- What you need to do:
In the review excerpts below, please name the theater company staging this revival of the 1939 Hellman classic.

- Quoted passage:
Chicago Tribune - Highly Recommended
"...As Bruce clearly understands, much can be accomplished with “The Little Foxes” in a tiny theater. Such a venue allows the actors to dial back scale and theatricality, and focus on truth. To his credit, Bruce doesn’t stint from the play’s less savory aspects—the racist language is all there, and the two black actors playing the servants (Nelson and Bryson Engelen) offer two very rich performances that seem at once to accept the social milieu and to comment thereupon. It’s very sophisticated work."
Chicago Sun Times - Highly Recommended
"...The revival of this 1939 Hellman classic, now in a Shattered Globe Theatre production, is rip-roaringly good, with director Brandon Bruce doing a splendid job of orchestrating one of those matchless Chicago casts in a tour de force of ensemble playing. The show veritably drips with unbridled greed, familial rage, moral corruption, racism, sexism and pure human cruelty."

- Information shown:
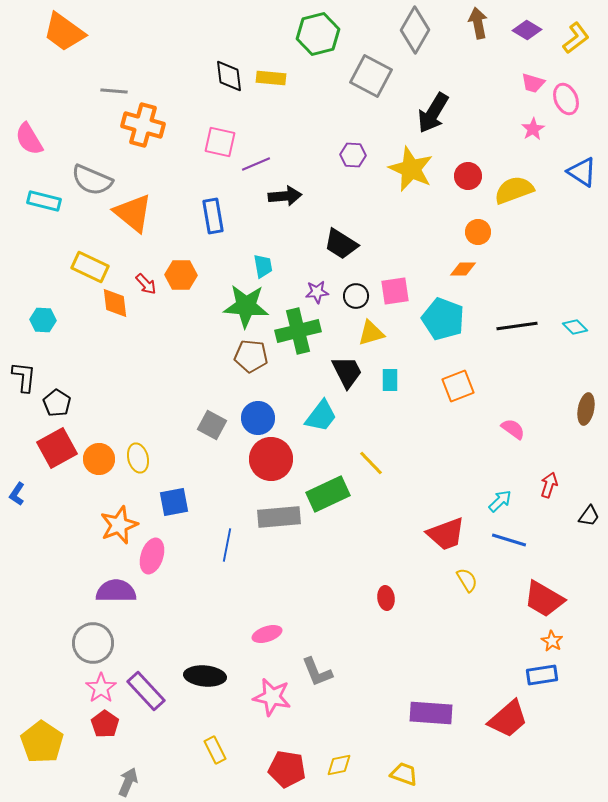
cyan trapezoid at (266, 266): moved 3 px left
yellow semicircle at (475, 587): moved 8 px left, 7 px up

- Output of the exercise:
Shattered Globe Theatre